**WHAT IS NEEDED**
Count the lines of the data below that contain the string "percent", treating uppercase and lowercase as different, and give only the number.

**DATA PROVIDED**
==============================

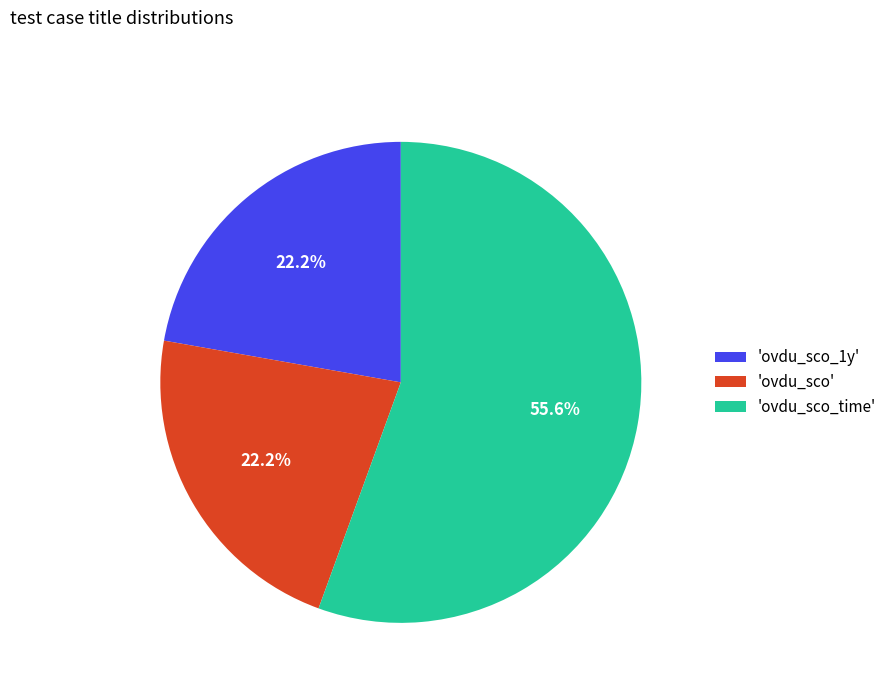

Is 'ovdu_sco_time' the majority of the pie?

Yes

==============================

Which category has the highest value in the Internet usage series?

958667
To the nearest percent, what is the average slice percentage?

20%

==============================

**TASK OUTPUT**
1